Located in that dubious zone between the City and Shoreditch sits the site of Thomas Aske and Tristan Stephenson’s latest project, aptly named The Napoleon Hotel & Bars. Quite literally builds on the success of their basement whisky bar, Black Rock, which opened in March 2016, the previous two-level Fish & Chips shop and top floor cocktail bar have been stripped back and converted to accommodate The Napoleon Hotel & Bars.

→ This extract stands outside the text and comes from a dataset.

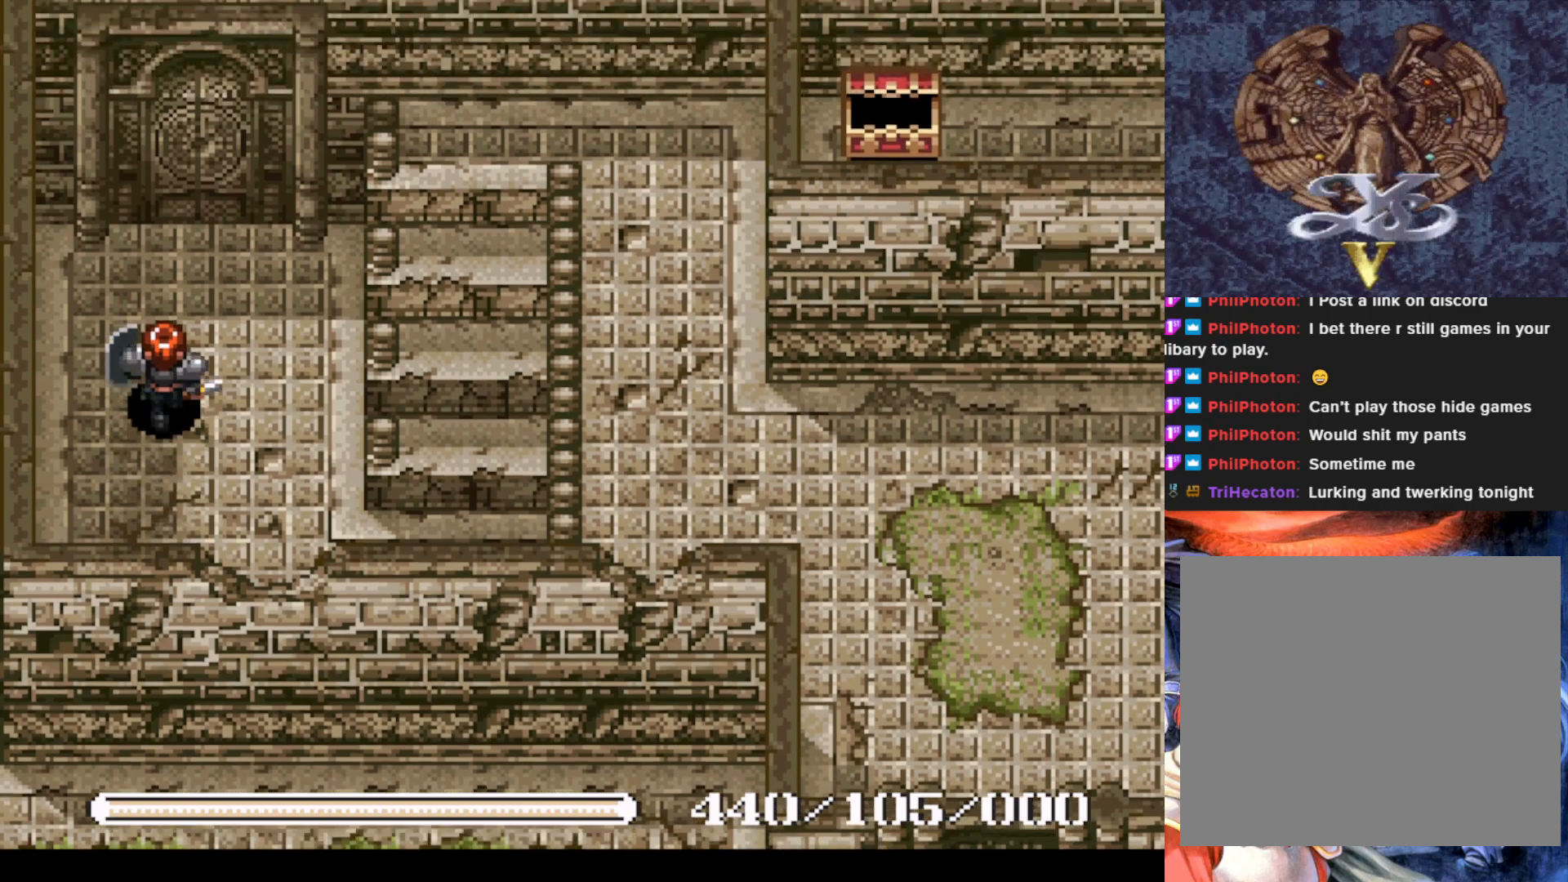
{"buttons": ["DPAD_UP"], "left_stick": "center", "events": [[67, "DPAD_RIGHT", "down"], [167, "DPAD_RIGHT", "up"]]}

As we tentatively open the unimposing front door, we are greeted by a smooth jazz soundtrack and floral carpeted stairs that bring smiles to our faces. Still not entirely sure we are in the right place, we wander on up one flight until come across a closed door with the signage “The Devil’s Darling.” Before we can decide whether to knock or just try the handle, the door swings open and the ever-charming Bar Manager, Romeo, welcomes us to the cocktail-bar-meets-check-in-desk.
The Devil’s Darling
The concept behind the first bar is to celebrate classic cocktails. Nothing else is offered and nothing else is needed. Despite it only opening the previous month, The Devil’s Darling has the feel of a place that has always been there. Ornate, painted figures stare at you from the fresco behind the marble-topped bar, over which hangs a neon ‘Bar’ sign (in case you were in any doubt). Coral red curtains and retro-esque furnishings complete a slightly mismatched look that is perhaps a tongue-in-cheek play on the outdated hotel bar aesthetic that still pervades many of the surrounding establishments.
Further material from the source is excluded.